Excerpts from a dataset
--------------------------------
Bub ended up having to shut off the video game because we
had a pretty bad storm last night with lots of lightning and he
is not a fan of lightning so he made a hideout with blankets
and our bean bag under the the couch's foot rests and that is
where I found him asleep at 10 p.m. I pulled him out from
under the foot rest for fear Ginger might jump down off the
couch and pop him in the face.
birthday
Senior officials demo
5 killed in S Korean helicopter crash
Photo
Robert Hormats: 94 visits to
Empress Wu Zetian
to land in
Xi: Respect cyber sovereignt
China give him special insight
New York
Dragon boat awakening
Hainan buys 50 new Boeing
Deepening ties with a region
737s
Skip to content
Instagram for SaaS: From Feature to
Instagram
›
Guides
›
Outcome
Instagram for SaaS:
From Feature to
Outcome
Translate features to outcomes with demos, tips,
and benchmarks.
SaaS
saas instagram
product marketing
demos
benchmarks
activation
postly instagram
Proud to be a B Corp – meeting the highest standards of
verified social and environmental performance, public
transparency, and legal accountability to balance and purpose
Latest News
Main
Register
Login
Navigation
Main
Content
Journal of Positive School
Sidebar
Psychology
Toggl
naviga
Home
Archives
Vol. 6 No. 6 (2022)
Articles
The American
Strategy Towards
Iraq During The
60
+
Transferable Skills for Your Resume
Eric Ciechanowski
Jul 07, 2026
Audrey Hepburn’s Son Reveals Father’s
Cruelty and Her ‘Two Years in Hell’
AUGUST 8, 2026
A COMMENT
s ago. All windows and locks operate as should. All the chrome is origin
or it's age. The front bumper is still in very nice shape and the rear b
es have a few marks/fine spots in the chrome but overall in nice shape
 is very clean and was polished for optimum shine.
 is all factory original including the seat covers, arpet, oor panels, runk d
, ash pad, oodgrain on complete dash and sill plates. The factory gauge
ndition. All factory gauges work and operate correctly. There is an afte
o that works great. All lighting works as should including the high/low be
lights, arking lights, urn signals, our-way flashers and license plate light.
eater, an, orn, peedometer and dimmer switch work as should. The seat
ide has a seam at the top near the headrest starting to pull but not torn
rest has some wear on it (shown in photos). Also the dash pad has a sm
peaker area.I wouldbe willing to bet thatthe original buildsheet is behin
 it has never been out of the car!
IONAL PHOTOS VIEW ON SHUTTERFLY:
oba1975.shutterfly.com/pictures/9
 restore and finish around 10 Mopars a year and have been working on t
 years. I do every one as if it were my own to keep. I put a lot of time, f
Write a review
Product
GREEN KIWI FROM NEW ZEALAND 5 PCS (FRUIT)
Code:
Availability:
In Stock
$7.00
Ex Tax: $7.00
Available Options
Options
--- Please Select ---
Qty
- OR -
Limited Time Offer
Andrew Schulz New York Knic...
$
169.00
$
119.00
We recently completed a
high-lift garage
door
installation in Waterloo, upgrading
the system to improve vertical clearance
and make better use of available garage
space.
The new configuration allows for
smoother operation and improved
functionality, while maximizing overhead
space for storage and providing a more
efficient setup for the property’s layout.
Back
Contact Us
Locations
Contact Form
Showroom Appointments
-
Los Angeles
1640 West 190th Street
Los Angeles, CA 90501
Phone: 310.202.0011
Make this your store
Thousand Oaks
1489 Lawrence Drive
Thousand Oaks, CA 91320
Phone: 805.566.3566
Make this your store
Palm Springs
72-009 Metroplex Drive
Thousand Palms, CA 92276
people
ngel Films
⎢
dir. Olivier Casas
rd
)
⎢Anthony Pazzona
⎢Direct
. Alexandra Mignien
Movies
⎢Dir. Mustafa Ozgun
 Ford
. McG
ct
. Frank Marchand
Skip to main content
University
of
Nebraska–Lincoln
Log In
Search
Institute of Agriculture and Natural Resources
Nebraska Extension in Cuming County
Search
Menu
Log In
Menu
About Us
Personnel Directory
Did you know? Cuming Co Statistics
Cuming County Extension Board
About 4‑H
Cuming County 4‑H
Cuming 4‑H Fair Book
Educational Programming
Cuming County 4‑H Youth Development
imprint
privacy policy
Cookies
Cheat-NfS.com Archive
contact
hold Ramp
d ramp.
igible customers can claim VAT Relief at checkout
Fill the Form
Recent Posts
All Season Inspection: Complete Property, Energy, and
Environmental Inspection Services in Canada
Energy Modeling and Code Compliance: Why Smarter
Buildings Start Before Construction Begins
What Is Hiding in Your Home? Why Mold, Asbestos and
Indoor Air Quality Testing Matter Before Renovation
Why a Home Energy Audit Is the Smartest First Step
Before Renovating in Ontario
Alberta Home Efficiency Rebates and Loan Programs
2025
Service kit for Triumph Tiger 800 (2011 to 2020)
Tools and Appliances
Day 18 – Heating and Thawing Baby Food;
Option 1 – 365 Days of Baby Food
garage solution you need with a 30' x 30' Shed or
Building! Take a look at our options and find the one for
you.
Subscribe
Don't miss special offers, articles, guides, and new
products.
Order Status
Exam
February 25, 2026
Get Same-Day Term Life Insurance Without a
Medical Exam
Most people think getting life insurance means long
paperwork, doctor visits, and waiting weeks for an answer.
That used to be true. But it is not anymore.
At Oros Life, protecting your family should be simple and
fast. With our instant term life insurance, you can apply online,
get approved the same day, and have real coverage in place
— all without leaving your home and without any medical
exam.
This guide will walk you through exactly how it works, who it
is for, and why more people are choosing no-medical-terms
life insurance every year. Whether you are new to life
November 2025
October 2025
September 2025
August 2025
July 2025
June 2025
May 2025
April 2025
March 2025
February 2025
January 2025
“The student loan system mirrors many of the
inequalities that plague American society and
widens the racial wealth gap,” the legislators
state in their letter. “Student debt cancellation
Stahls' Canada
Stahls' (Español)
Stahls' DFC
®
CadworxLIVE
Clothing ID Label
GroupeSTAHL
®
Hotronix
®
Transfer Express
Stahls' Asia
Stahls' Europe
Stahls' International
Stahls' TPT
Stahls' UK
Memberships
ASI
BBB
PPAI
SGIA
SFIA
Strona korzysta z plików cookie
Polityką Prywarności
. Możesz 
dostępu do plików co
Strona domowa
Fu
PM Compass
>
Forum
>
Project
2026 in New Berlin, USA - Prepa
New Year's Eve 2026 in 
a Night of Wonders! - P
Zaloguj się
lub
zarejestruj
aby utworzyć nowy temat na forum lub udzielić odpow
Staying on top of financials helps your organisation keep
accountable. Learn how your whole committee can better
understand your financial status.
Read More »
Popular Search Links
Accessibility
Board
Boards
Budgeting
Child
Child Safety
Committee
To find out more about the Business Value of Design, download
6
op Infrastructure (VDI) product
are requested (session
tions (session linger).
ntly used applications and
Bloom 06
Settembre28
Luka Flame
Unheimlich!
--------------------------------
→ **What you need to do**
Find the word "operate" in the entries above, then copy each line that holds it.

→ **Reply to the exercise**
s ago. All windows and locks operate as should. All the chrome is origin
ndition. All factory gauges work and operate correctly. There is an afte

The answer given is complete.